In June, Trammell graduated from a 16-week nail program at TW Nail Technology Career School in Fishkill, N.Y. She holds a certificate in nail specialty and a temporary six-month New York nail technician license. She is waiting to take the state practical examination.
In order to promote the project, connect with others and finance the trailer set-up and repairs, Trammell created a profile on "Kickstarter," an online portal where individuals can promote projects and solicit donations, in which she set a fundraising goal of $4,000. By July 16, her goal had been reached.
The page has since raised $5,035 with the help of 92 backers, many of whom do not know Trammell personally.
"It was, and still is, an incredible feeling to see folks responding to and believing in me and my idea with such positivity," Trammel said.

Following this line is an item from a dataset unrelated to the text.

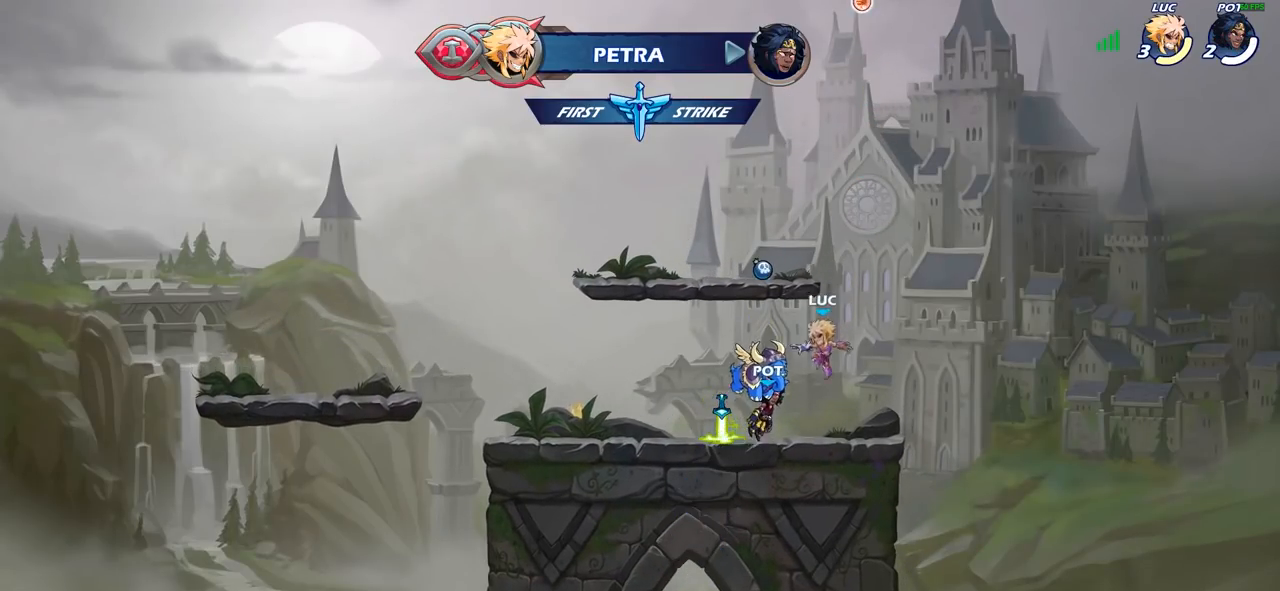
{"buttons": [], "left_stick": "up-left", "right_stick": "center", "events": [[267, "R1", "down"], [283, "CROSS", "down"], [367, "left_stick", "up-left"], [433, "R1", "up"], [467, "CROSS", "up"]]}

Bowie Barnett-Zunino, founder and co-director of the "Wassaic Project," where Trammell became a master printer, first met Trammell in graduate school and has collaborated with her on a number of efforts.
Barnett-Zunino describes her former peer as one of the most generous and talented people that she knows.
"I think [Nails Across America] will be a great project and a great adventure for Breanne. I expect that there will be a component of the project, whether it be in the documentation or the act of giving manicures, that will evolve organically out of the adventure," Barnett-Zunino said.